A Universal Law of Robustness via Isoperimetry
tags: [ src:paper , proj:interpolation ]
src: (Bubeck and Sellke 2021Bubeck, Sébastien, and Mark Sellke. 2021. “A Universal Law of Robustness via Isoperimetry.” arXiv.org, May. http://arxiv.org/abs/2105.12806v1.)
Here’s another attempt to explain the overparameterization enigma found in deep learning (\(p >> n\)).
- to fit (interpolate) \(n\) data points of \(d\) dimensions, one requires \(nd\) parameters if one wants a smooth function (without the smoothness, \(n\) should suffice)
- thus, the overparameterization is necessary to ensure smoothness (which implies robustness)

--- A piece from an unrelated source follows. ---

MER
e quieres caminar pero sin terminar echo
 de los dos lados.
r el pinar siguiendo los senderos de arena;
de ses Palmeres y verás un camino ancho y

Their theorem/proof works in the contrapositive: for any function class smoothly parameterized by \(p\) parameters (each of size at most \(\text{poly}(n,d)\)), and any \(d\)-dimensional data distribution satisfying mild regularity conditions, then any function in this class that fits the data below the noise level must have Lipschitz constant larger than \(\sqrt{\dfrac{nd}{p}}\).
- note that this result doesn’t say that you’ll fit a smooth function if you’re overparameterizing – just that if you don’t have enough parameters, then there’s no way you’re fitting a smooth one.
- thus, in the context of scale (à la [[gpt3]]), this result says that scale is necessary to achieve robustness (though not sufficient).
- the noise level here is defined as the expected conditional variance \(\sigma^2 := \E[\mu]{\text{Var}(y \given x)} > 0\). noise is necessary from a theoretical perspective, as it prevents fitting a smooth classifier with perfect accuracy.